Répercussions en cascade sur les marchés, les contrats et les collectivités
Les collectivités locales doivent également s’adapter. De nombreux dispositifs de sécurité urbaine, gestion de l’eau, signalisation intelligente ou mesure environnementale utilisent encore la 2G pour des raisons d’autonomie énergétique. La fermeture technique les contraint à investir dans des modules plus récents, souvent plus énergivores et plus chers.
Dans le secteur automobile, le système eCall, obligatoire dans les véhicules neufs depuis 2018, s’appuie encore sur les anciens réseaux pour les modèles les plus anciens. Des millions de voitures nécessitent des mises à jour logicielles ou matérielles dont le coût pourrait, à terme, se reporter sur l’utilisateur.
Enfin, les prestataires du secteur (installateurs, distributeurs, sociétés de maintenance) sont soumis à une pression logistique accrue : délais de fabrication allongés, hausse des prix des composants, saturation des plannings d’intervention.

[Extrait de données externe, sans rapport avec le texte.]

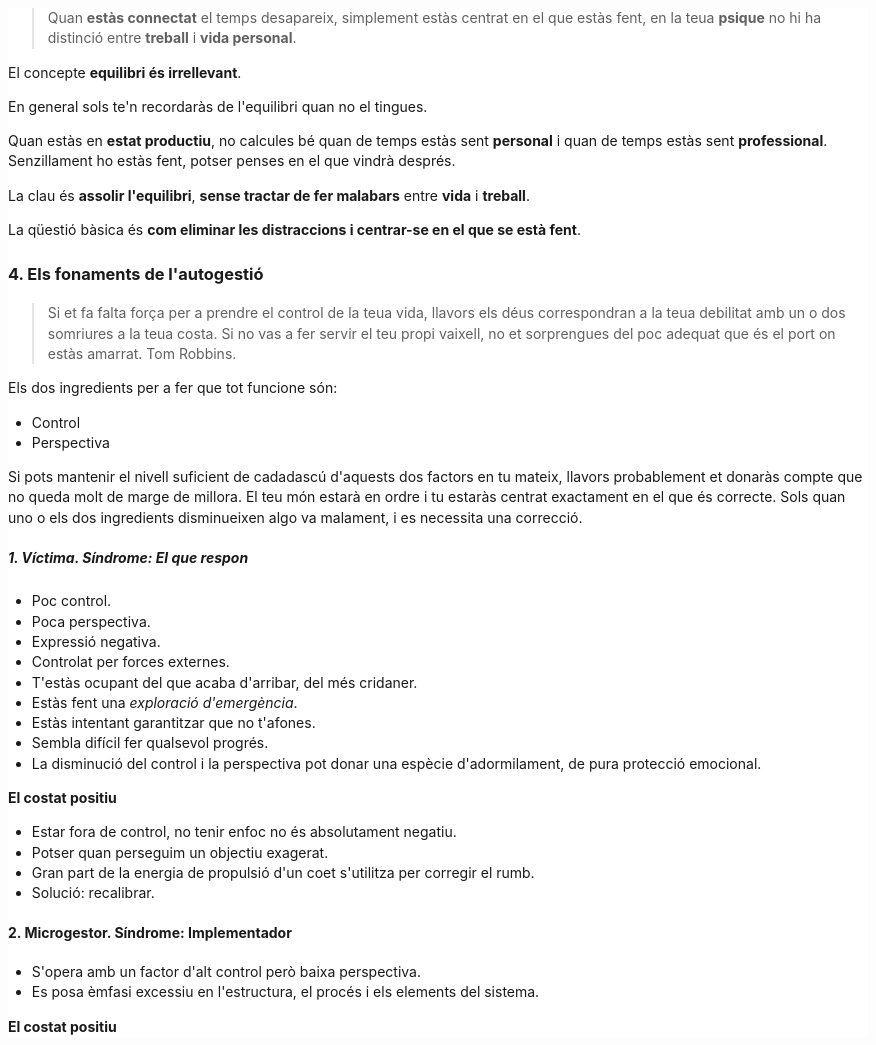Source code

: > Quan **estàs connectat** el temps desapareix, simplement estàs centrat en el que estàs fent, en la teua **psique** no hi ha distinció entre **treball** i **vida personal**.

El concepte **equilibri és irrellevant**.

En general sols te'n recordaràs de l'equilibri quan no el tingues.

Quan estàs en **estat productiu**, no calcules bé quan de temps estàs sent **personal** i quan de temps estàs sent **professional**. Senzillament ho estàs fent, potser penses en el que vindrà després.

La clau és **assolir l'equilibri**, **sense tractar de fer malabars** entre **vida** i **treball**.

La qüestió bàsica és **com eliminar les distraccions i centrar-se en el que se està fent**.

### 4. Els fonaments de l'autogestió

> Si et fa falta força per a prendre el control de la teua vida, llavors els déus correspondran a la teua debilitat amb un o dos somriures a la teua costa. Si no vas a fer servir el teu propi vaixell, no et sorprengues del poc adequat que és el port on estàs amarrat. Tom Robbins.

Els dos ingredients per a fer que tot funcione són:

- Control
- Perspectiva

Si pots mantenir el nivell suficient de cadadascú d'aquests dos factors en tu mateix, llavors probablement et donaràs compte que no queda molt de marge de millora. El teu món estarà en ordre i tu estaràs centrat exactament en el que és correcte. Sols quan uno o els dos ingredients disminueixen algo va malament, i es necessita una correcció.

##### 1. **Víctima**. Síndrome: **El que respon**

- Poc control.
- Poca perspectiva.
- Expressió negativa.
- Controlat per forces externes.
- T'estàs ocupant del que acaba d'arribar, del més cridaner.
- Estàs fent una *exploració d'emergència*.
- Estàs intentant garantitzar que no t'afones.
- Sembla difícil fer qualsevol progrés.
- La disminució del control i la perspectiva pot donar una espècie d'adormilament, de pura protecció emocional.

**El costat positiu**

- Estar fora de control, no tenir enfoc no és absolutament negatiu.
- Potser quan perseguim un objectiu exagerat.
- Gran part de la energia de propulsió d'un coet s'utilitza per corregir el rumb.
- Solució: recalibrar.


#### 2. **Microgestor**. Síndrome: **Implementador**

- S'opera amb un factor d'alt control però baixa perspectiva.
- Es posa èmfasi excessiu en l'estructura, el procés i els elements del sistema.

**El costat positiu**

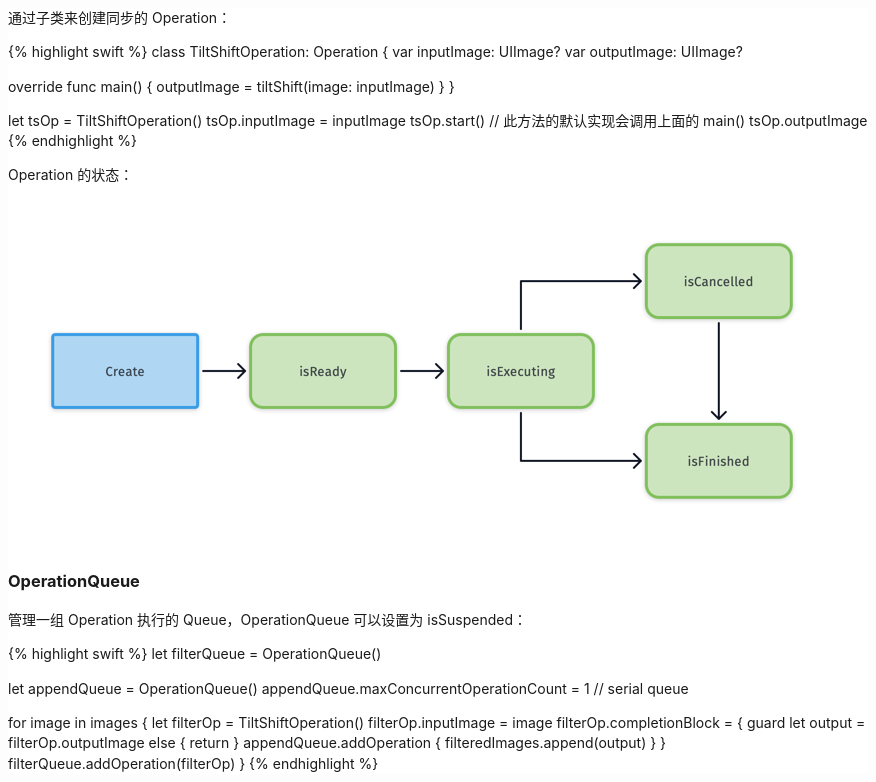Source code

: 
通过子类来创建同步的 Operation：

{% highlight swift %}
class TiltShiftOperation: Operation {
  var inputImage: UIImage?
  var outputImage: UIImage?
  
  override func main() {
    outputImage = tiltShift(image: inputImage)
  }
}

let tsOp = TiltShiftOperation()
tsOp.inputImage = inputImage
tsOp.start() // 此方法的默认实现会调用上面的 main()
tsOp.outputImage
{% endhighlight %}

Operation 的状态：

![iOS Operation States](/images/ios-operation-states.png)

### OperationQueue

管理一组 Operation 执行的 Queue，OperationQueue 可以设置为 isSuspended：

{% highlight swift %}
let filterQueue = OperationQueue()

let appendQueue = OperationQueue()
appendQueue.maxConcurrentOperationCount = 1 // serial queue

for image in images {
  let filterOp = TiltShiftOperation()
  filterOp.inputImage = image
  filterOp.completionBlock = {
    guard let output = filterOp.outputImage else { return }
    appendQueue.addOperation {
      filteredImages.append(output)
    }
  }
  filterQueue.addOperation(filterOp)
}
{% endhighlight %}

Qui paiera la facture ? L’arbitrage budgétaire s’annonce tendu
La question du financement reste entière. Aucun plan national d’aide n’a été annoncé à ce jour. Les coûts seront majoritairement absorbés par les usagers, les syndics, les bailleurs sociaux et les collectivités. Les petites structures, notamment dans le logement social, peinent à intégrer ces dépenses non anticipées à leurs budgets 2025-2026.
Les appels d’offres pour du matériel compatible 4G/5G se multiplient, créant un effet de tension sur le marché. En parallèle, certains prestataires proposent des solutions provisoires (passerelles hybrides, modules de rechange compatibles multi-réseaux), mais à des tarifs souvent prohibitifs.
Le risque d’inaction ? Un défaut de service généralisé dans les équipements publics critiques, une perte de performance dans les systèmes industriels, voire une mise en danger des usagers dépendants de la téléassistance.